* _EXTRACT PROVIDED_:

· · ·

Thursday marked the 25th anniversary of the ECW Barely Legal pay-per-view, which was the inaugural pay-per-view event held by the original ECW promotion led by Paul Heyman.

Barely Legal was held at the legendary ECW Arena (aka 2300 Arena) in Philadelphia on April 13, 1997. The show was headlined by WWE Hall of Famer Terry Funk defeating The Sandman and Stevie Richards in a Three-Way Dance to become the new #1 contender, and then defeating Raven to capture the ECW World Heavyweight Title.

Heyman took to Instagram this week to mark the milestone. He posted behind-the-scenes footage from Barely Legal and commented on how ECW took on WWE and WCW “during the most hyper-competitive environment” in pro wrestling history.

Heyman noted how he is still too ambitious while looking for new things to accomplish, and he credited the fans with getting ECW on pay-per-view. He declared that ECW was a true revolution, which changed the business forever.

Heyman said he will forever be indebted to the ECW fans, and he will spend the rest of his career continuing the passion, drive, and ambition to over-deliver past anyone’s expectations, to be part of something where the level of performance is… extreme.

You can read Heyman’s full statement below, and see his full Instagram post:

April 13, 1997: #ECW’s very first PPV, BarelyLegal.

Sigh.

· · ·

* _DATA SHOWN_:

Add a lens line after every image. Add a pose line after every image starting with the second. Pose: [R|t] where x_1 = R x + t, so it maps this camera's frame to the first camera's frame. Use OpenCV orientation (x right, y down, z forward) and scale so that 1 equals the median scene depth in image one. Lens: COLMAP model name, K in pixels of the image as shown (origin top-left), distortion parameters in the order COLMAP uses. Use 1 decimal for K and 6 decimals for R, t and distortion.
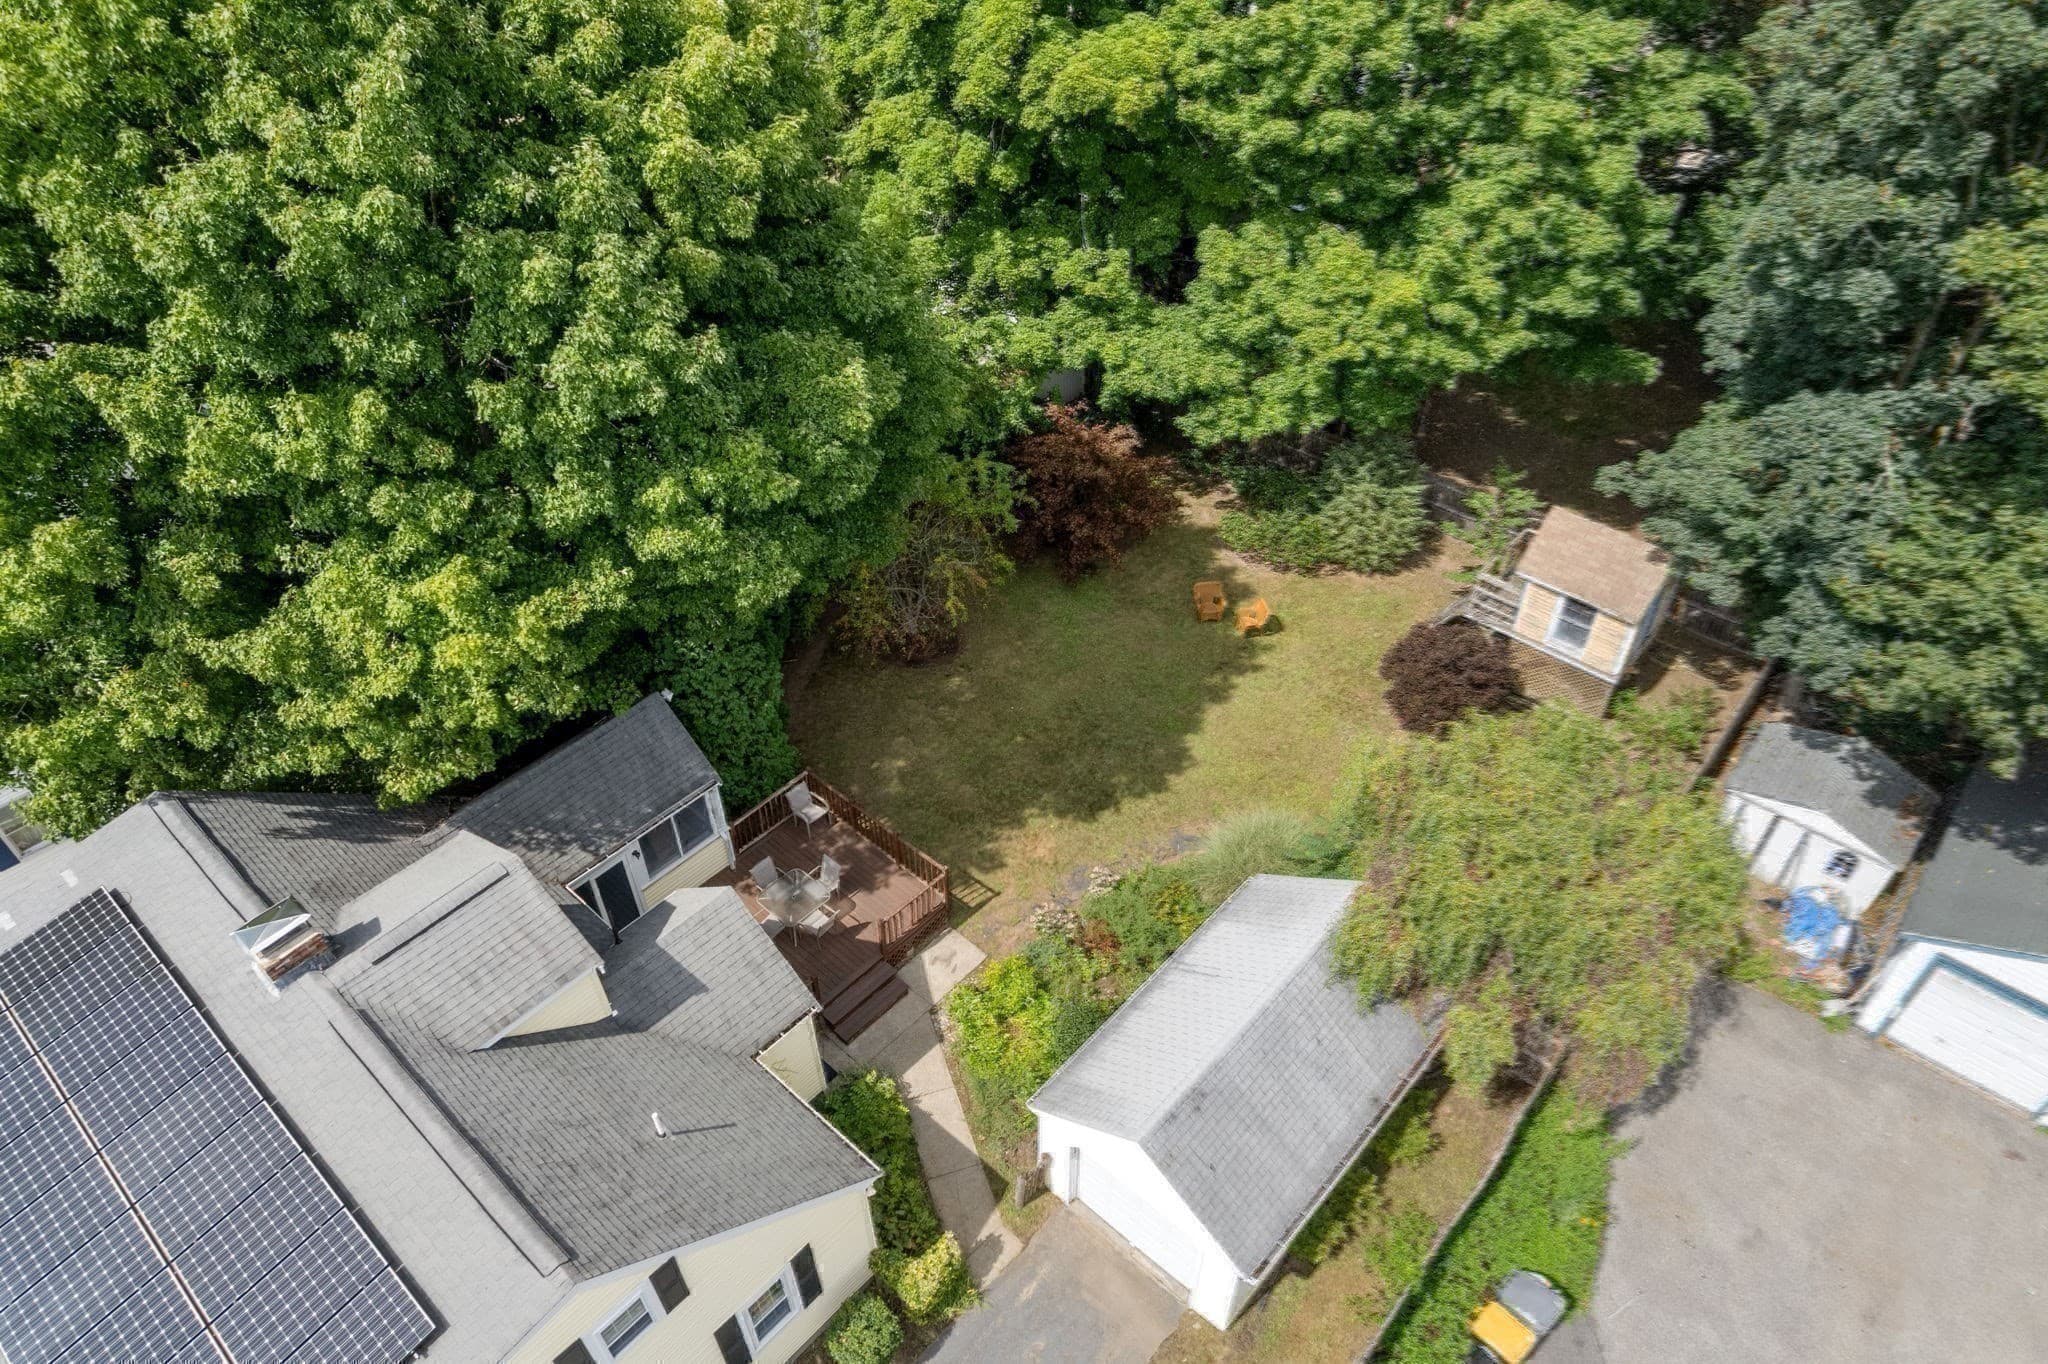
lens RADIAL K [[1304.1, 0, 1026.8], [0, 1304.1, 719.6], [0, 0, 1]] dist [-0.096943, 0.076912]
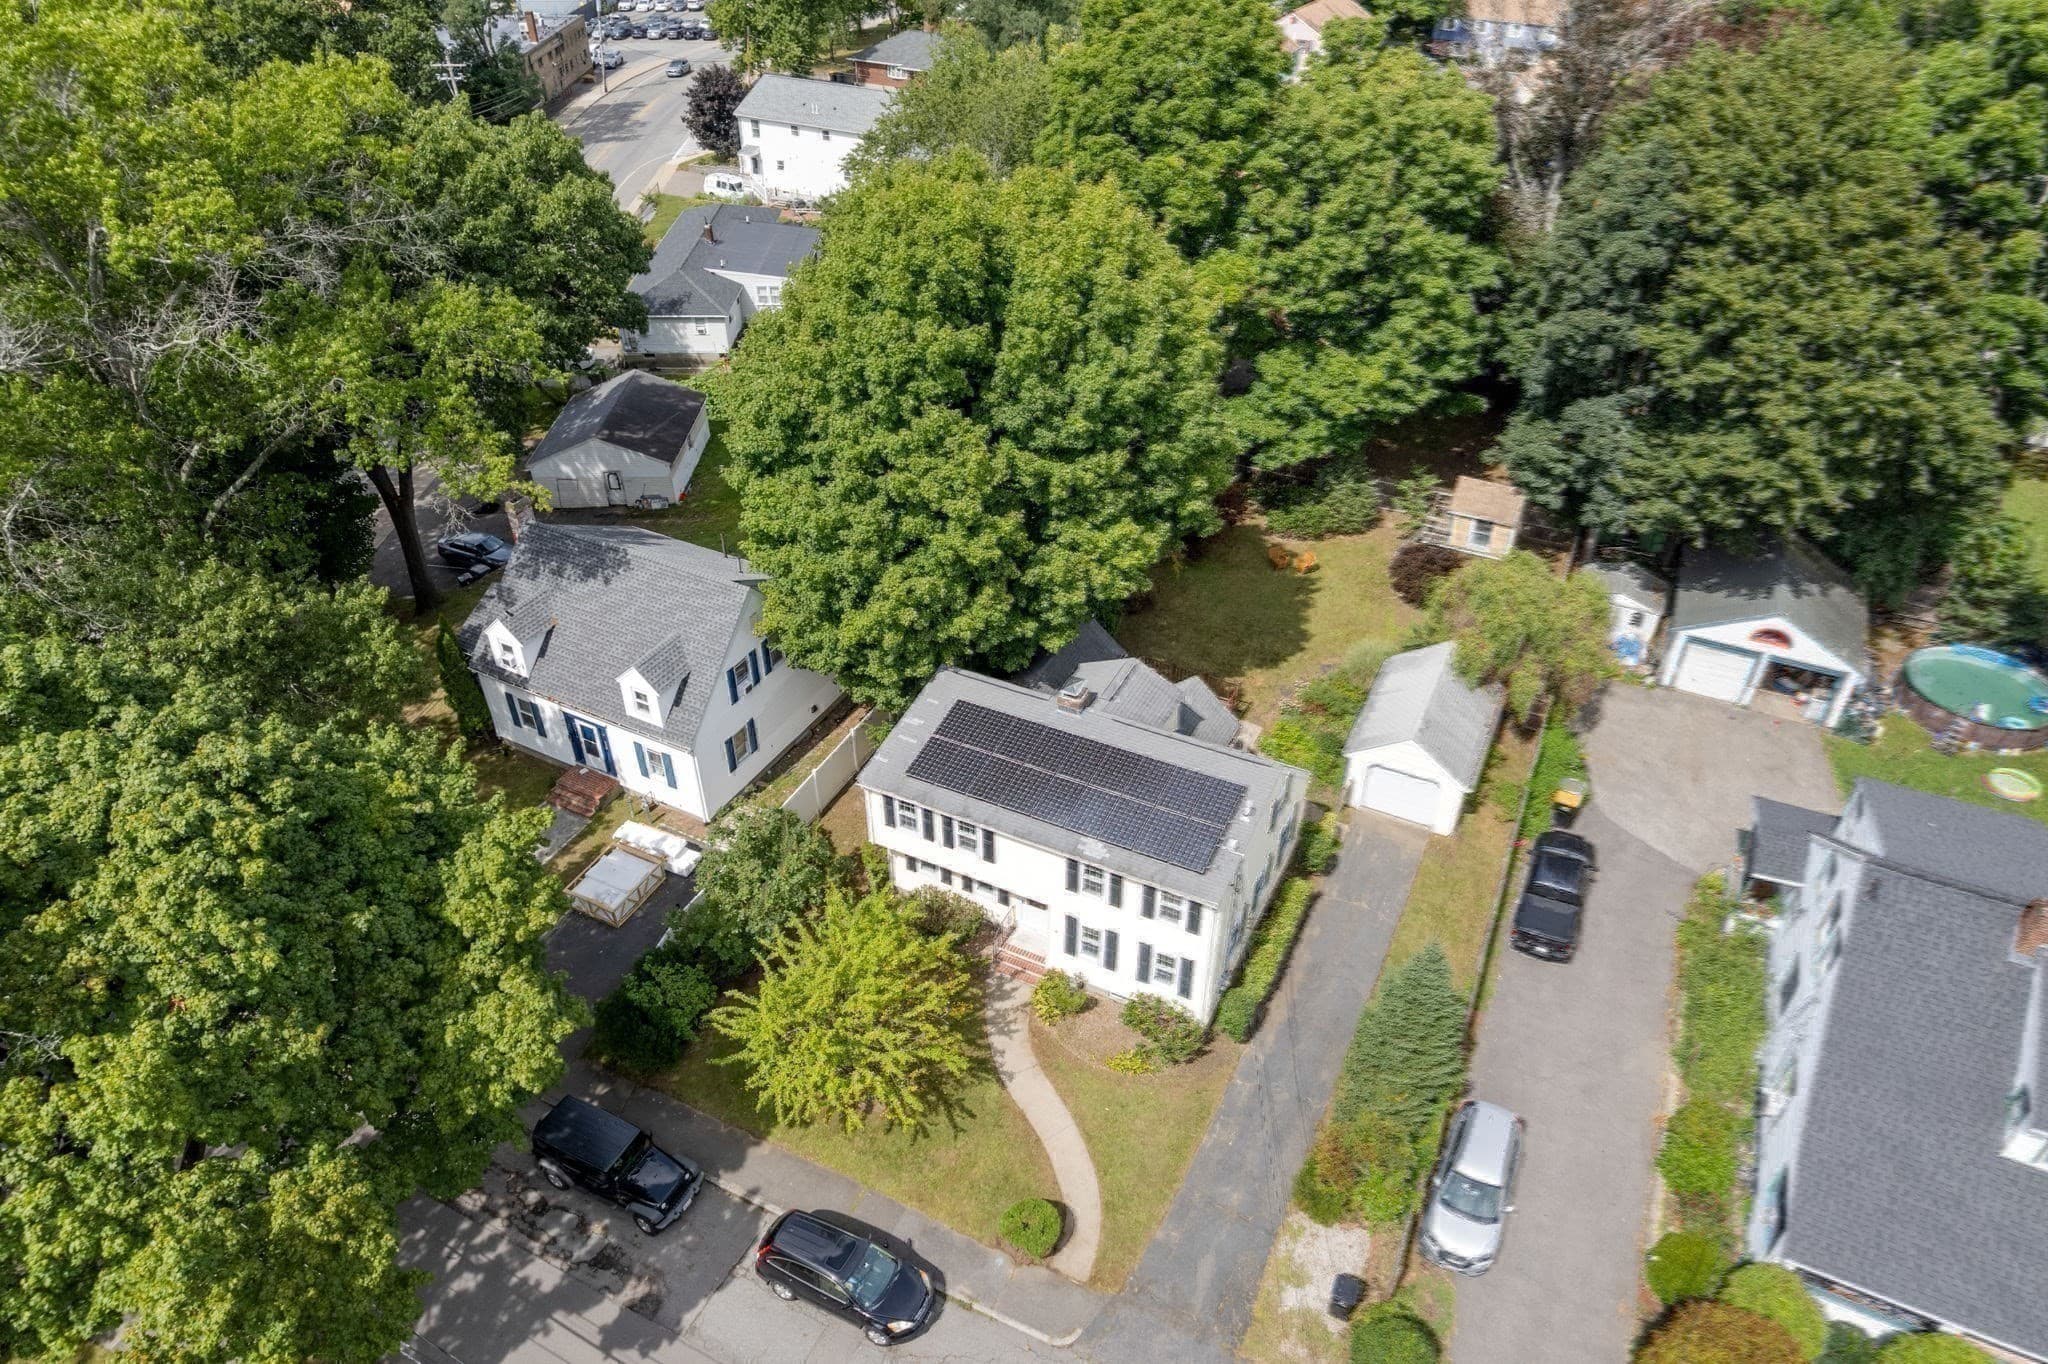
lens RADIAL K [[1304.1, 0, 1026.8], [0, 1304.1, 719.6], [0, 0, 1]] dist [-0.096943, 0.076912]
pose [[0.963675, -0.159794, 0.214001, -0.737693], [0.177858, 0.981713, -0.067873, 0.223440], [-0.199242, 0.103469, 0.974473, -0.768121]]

· · ·

* _THINGS TO DO_:
a - Rewrite the Barely Legal article from "Heyman noted how" to "first PPV, BarelyLegal.", changing "revolution" to "rebellion".
b - Answer these questions from the Barely Legal article:
(i) In what venue and city was Barely Legal held?
(ii) Whom did Terry Funk defeat to capture the ECW World Heavyweight Title?
(iii) On what platform did Heyman mark the anniversary?
The material has no connection to the text.

* _SOLVED PROBLEMS_:
a -
Heyman noted how he is still too ambitious while looking for new things to accomplish, and he credited the fans with getting ECW on pay-per-view. He declared that ECW was a true rebellion, which changed the business forever.

Heyman said he will forever be indebted to the ECW fans, and he will spend the rest of his career continuing the passion, drive, and ambition to over-deliver past anyone’s expectations, to be part of something where the level of performance is… extreme.

You can read Heyman’s full statement below, and see his full Instagram post:

April 13, 1997: #ECW’s very first PPV, BarelyLegal.

b -
(i) The ECW Arena (aka 2300 Arena) in Philadelphia.
(ii) Raven.
(iii) Instagram.